The Budget chooses to raise £2.5bn of revenue from the richest by raising the basic rate of capital gains tax from 10% to 18% and the higher rate to 24%. It’s good that capital gains tax has been raised, but leaving it set lower than income tax leaves the structural inequality in place. Even a larger rise should have been on the table: this still leaves capital gains tax the lowest in the G7 and lower than it was in 2016. It also raises further questions about the political choices being made here: why choose to take money off the disabled and most vulnerable through benefit cuts while the passive income of the richest is being left on the table?

Non-doms and other taxes

One of Labour’s manifesto pledges was to raise a significant amount of money from changing the non-dom tax regime and closing other loopholes, like the carried interest loophole, that allowed the richest to avoid paying their fair share of tax. This attracted heavy lobbying from the financial services industry in particular, but they survived in this budget.

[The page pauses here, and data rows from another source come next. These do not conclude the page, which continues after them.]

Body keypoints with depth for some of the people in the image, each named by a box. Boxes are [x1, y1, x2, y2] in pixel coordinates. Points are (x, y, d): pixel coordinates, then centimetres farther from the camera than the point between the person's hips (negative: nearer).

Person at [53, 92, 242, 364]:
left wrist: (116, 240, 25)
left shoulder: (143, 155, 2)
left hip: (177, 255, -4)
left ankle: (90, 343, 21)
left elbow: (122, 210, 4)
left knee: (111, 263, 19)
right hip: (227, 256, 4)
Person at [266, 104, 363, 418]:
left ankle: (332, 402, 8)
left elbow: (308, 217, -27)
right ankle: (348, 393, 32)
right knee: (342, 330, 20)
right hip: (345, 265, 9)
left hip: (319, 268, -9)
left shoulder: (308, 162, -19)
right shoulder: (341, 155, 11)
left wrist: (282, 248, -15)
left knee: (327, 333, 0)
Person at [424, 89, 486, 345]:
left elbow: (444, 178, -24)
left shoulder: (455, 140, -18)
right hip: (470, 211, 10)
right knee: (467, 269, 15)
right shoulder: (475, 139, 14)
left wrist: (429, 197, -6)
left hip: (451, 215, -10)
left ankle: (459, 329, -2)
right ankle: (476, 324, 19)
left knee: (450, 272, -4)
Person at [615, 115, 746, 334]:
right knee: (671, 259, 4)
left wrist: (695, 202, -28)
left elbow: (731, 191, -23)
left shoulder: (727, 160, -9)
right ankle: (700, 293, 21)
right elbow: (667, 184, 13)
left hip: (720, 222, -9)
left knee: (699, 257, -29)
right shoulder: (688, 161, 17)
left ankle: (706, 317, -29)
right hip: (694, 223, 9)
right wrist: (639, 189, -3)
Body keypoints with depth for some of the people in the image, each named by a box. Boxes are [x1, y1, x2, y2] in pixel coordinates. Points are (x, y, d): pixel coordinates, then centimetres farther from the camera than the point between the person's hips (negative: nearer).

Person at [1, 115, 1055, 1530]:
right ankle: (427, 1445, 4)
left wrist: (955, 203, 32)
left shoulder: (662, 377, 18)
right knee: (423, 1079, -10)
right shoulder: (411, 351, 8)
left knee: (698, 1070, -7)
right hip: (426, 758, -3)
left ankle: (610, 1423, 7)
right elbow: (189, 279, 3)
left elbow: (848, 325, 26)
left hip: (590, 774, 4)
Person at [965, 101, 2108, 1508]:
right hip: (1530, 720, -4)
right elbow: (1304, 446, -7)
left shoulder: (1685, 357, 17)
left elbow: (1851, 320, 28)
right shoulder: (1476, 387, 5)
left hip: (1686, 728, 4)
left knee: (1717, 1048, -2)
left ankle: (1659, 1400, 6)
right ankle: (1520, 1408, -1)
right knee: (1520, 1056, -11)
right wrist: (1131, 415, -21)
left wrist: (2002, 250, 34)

The UK’s tax regime for overseas income is much weaker than comparable countries like the US, France, or Germany, and allows for much more tax avoidance. Significantly, studies have indicated that although allowing the super-rich the chance to avoid more tax in the UK may attract some here, it doesn’t really benefit the UK much, since they tend to invest abroad and then use the non-dom regime to not pay tax on that income, so they make little to no contribution to the UK economy. You might conclude from these things that moving ahead with the plans to change the non-dom regime is no brainer, and indeed the previous Conservative government did launch their own plans shortly before the election.

Other moves, like re-committing to plans to charge VAT on private school fees and tighten loopholes in inheritance tax that benefit the wealthiest, are welcome.